# What is the oldest(non organ) keyboard writing you can think of?



## clavichorder (May 2, 2011)

I just ran across sheet music by Antonio De Cabezon at the library. That's pretty archaic stuff! I have only heard it on recording, I'd love to play around with it myself. This is circa 1570, when the collection was published. I wonder if there is any interesting music that goes further back originally for keyboard, or contemporaneously transcribed from vocal or organ works to keyboard?


----------



## Renaissance (Jul 10, 2012)

Sebastian Virdung - Musica getutscht (1511). I don't know if this is the oldest, since the earliest known reference to a harpsichord dates from 1397. It is supposed that a guy named Hermann Poll was its inventor.


----------



## Ukko (Jun 4, 2010)

Aside from your insinuation that organ music isn't for keyboard... the harpsichord was around before 1500, was it not? And so was music notation. So... the music must be there, it's a matter of you finding it... and finding it interesting, eh?

[Hey, if I can't harass my friends, what's the point of going on?]


----------



## ComposerOfAvantGarde (Dec 2, 2011)

*Ligeti:* Basso Ostinato (1941)


----------



## Morganist (Jul 14, 2012)

clavichorder said:


> I just ran across sheet music by Antonio De Cabezon at the library. That's pretty archaic stuff! I have only heard it on recording, I'd love to play around with it myself. This is circa 1570, when the collection was published. I wonder if there is any interesting music that goes further back originally for keyboard, or contemporaneously transcribed from vocal or organ works to keyboard?

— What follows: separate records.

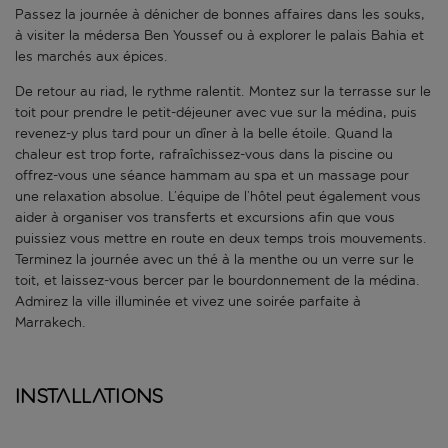
Passez la journée à dénicher de bonnes affaires dans les souks,
à visiter la médersa Ben Youssef ou à explorer le palais Bahia et
les marchés aux épices.
De retour au riad, le rythme ralentit. Montez sur la terrasse sur le
toit pour prendre le petit-déjeuner avec vue sur la médina, puis
revenez-y plus tard pour un dîner à la belle étoile. Quand la
chaleur est trop forte, rafraîchissez-vous dans la piscine ou
offrez-vous une séance hammam au spa et un massage pour
une relaxation absolue. L’équipe de l’hôtel peut également vous
aider à organiser vos transferts et excursions afin que vous
puissiez vous mettre en route en deux temps trois mouvements.
Terminez la journée avec un thé à la menthe ou un verre sur le
toit, et laissez-vous bercer par le bourdonnement de la médina.
Admirez la ville illuminée et vivez une soirée parfaite à
Marrakech.
Installations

Hi this is my first post here. But I think the oldest piece would be Mi Lady Carey's Dompe or a piece similar when one had uses a reacurring tune will the other hand follows a melody. It sounds very middle ages and very enchanting.

Here it is with an introduction.

http://http://www.youtube.com/watch?v=uJvucBDevyw


----------



## Morganist (Jul 14, 2012)

Hilltroll72 said:


> Aside from your insinuation that organ music isn't for keyboard... the harpsichord was around before 1500, was it not? And so was music notation. So... the music must be there, it's a matter of you finding it... and finding it interesting, eh?
> 
> [Hey, if I can't harass my friends, what's the point of going on?]


There is a difference to an organ in that it makes music through pipes rather than metal strings that are struck. I think that is the separating point of the OP's comment.


----------